▸ ABOUT THIS TASK
Return each line of the rows below that contains the string "WhyClickeen".

Excerpts from a dataset:
┏━━

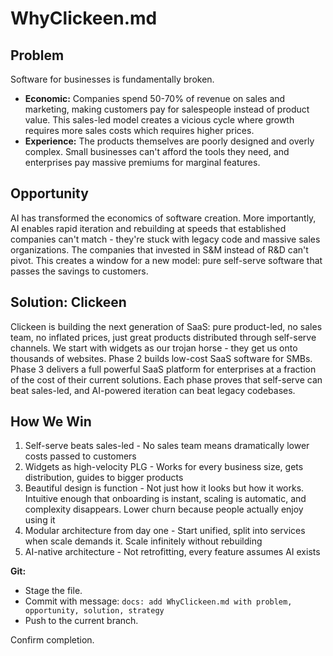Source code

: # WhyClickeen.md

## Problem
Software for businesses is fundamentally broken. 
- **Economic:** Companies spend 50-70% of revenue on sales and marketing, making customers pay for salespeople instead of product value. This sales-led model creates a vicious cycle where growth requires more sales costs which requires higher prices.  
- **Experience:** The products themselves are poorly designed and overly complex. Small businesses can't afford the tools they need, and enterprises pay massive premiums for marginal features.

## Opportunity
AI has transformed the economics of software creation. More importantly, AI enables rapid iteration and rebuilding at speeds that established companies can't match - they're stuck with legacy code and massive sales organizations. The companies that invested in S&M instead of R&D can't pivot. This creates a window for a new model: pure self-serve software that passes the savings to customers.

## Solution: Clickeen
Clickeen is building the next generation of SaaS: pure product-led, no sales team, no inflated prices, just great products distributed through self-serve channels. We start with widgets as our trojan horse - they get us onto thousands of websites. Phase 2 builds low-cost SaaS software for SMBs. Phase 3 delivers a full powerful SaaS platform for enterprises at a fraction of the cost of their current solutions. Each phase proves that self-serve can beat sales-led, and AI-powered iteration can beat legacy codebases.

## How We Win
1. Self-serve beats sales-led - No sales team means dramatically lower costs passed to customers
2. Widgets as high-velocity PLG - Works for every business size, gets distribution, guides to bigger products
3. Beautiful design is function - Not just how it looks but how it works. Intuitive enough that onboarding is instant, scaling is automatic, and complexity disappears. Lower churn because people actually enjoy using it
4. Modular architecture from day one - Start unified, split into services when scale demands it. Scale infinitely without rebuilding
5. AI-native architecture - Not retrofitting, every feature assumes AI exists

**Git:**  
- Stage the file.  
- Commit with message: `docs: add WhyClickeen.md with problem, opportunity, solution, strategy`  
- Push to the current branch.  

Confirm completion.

┗━━
┏━━

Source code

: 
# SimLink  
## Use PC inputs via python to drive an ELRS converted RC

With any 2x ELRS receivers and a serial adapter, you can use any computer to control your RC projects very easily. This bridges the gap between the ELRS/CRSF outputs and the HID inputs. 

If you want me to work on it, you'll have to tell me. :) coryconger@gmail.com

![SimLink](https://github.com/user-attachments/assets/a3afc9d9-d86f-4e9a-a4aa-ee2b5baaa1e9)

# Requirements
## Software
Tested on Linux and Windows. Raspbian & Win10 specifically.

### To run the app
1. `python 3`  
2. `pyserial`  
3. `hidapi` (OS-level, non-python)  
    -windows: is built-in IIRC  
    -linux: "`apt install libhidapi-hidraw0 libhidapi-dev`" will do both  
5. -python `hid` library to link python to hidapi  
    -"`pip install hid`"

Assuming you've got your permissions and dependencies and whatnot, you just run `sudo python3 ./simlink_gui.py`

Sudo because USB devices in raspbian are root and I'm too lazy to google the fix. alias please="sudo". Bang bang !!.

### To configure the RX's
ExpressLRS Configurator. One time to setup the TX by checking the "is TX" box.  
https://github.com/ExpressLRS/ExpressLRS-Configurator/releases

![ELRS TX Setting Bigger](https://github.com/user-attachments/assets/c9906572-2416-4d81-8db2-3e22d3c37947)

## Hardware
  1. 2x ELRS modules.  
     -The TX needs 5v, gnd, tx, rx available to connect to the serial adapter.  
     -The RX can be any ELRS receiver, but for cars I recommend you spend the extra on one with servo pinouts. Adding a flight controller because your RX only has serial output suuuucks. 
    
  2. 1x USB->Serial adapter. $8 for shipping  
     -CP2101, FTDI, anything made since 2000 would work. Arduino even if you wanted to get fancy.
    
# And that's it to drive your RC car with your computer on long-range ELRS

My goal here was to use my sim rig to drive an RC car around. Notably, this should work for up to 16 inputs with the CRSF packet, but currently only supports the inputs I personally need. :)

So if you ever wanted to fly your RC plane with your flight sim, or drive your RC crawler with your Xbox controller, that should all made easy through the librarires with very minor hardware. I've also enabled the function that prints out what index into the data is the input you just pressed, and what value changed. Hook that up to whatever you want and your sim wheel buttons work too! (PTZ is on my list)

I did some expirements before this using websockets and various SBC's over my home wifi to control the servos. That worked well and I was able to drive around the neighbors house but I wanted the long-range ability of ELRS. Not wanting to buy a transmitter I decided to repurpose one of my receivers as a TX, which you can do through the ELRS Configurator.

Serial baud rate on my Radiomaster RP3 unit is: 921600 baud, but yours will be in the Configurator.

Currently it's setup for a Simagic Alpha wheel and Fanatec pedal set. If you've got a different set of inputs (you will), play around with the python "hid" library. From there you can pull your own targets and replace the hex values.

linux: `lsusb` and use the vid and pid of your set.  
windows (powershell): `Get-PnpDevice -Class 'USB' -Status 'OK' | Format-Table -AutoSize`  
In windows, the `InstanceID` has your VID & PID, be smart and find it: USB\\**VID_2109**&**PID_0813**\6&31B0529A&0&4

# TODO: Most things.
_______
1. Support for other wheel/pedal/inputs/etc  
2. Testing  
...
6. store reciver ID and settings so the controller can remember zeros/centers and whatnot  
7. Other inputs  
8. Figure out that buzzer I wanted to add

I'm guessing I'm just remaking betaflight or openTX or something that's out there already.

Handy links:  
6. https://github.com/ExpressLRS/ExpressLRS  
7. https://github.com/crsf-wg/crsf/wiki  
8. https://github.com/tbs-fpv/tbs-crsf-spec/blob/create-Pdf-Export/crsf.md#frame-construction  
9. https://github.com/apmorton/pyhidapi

┗━━
┏━━

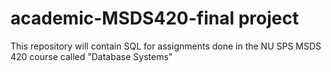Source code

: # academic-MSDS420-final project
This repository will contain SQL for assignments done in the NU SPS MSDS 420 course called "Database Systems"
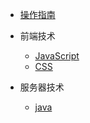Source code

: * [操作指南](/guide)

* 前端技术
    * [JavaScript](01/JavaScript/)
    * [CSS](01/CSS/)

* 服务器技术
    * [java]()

┗━━

▸ RESPONSE TO THE EXERCISE
: # WhyClickeen.md
- Commit with message: `docs: add WhyClickeen.md with problem, opportunity, solution, strategy`  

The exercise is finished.